Saved entries:
↓↓↓

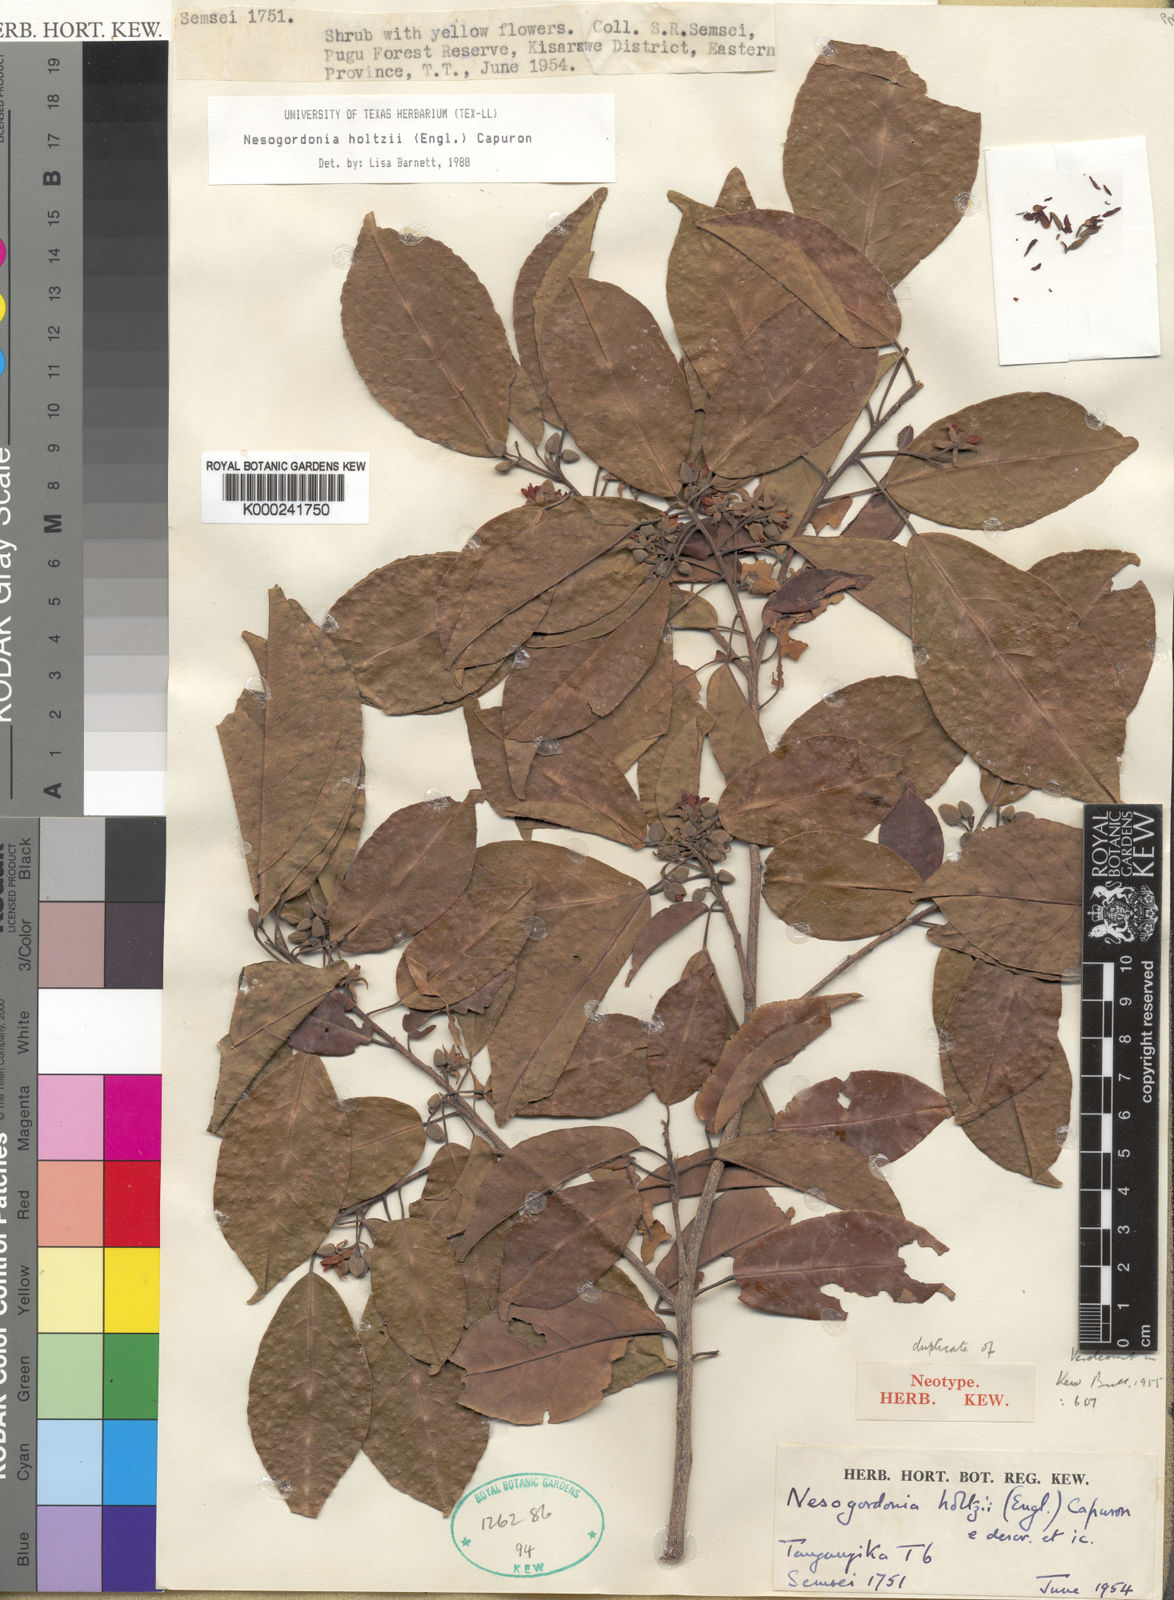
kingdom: Plantae
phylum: Tracheophyta
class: Magnoliopsida
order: Malvales
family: Malvaceae
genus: Nesogordonia
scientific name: Nesogordonia holtzii
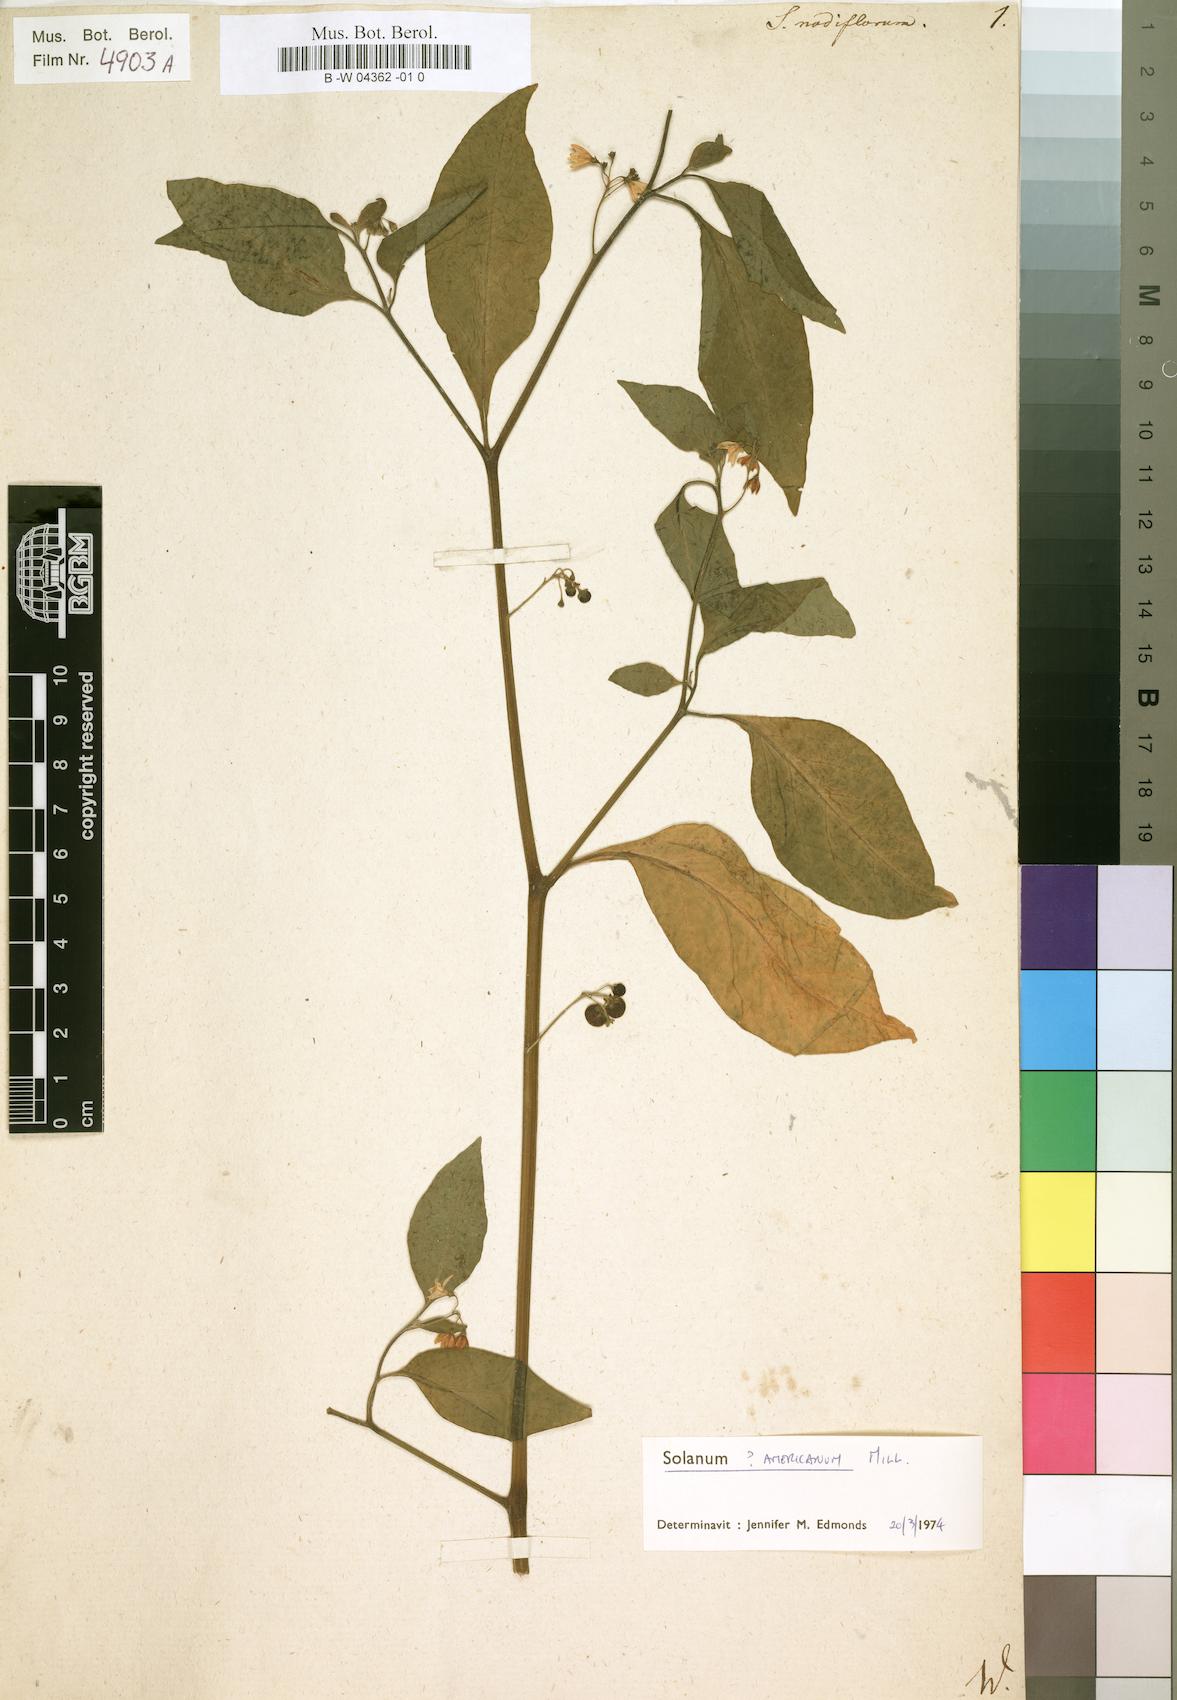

↑↑↑

## YOUR INSTRUCTIONS
Put every line of the data into one numbered list, skipping blank lines and leaving the pictures out.

## TASK RESULT
1. kingdom: Plantae
2. phylum: Tracheophyta
3. class: Magnoliopsida
4. order: Malvales
5. family: Malvaceae
6. genus: Nesogordonia
7. scientific name: Nesogordonia holtzii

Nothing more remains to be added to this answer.